▼▼▼
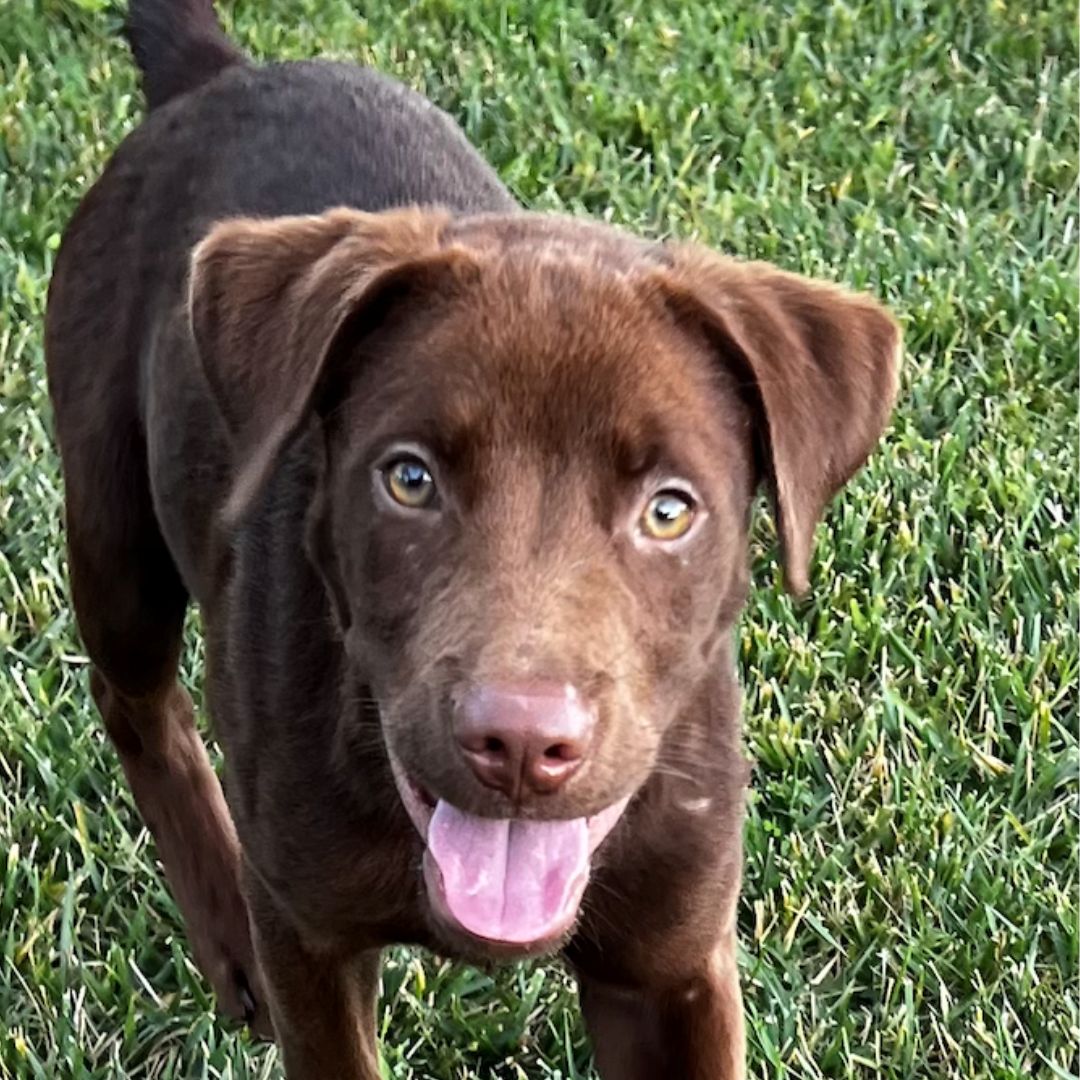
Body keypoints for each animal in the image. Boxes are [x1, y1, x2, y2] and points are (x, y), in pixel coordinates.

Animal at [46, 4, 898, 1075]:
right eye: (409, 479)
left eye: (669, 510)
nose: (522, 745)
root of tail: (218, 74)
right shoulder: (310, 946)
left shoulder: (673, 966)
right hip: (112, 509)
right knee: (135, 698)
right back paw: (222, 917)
▲▲▲
▸ **AIM OF THE TASK**
Using the material, show each line where the string "right" can be found.

▸ **ANSWER TO THIS EXERCISE**
right eye: (409, 479)
right shoulder: (310, 946)
right hip: (112, 509)
right knee: (135, 698)
right back paw: (222, 917)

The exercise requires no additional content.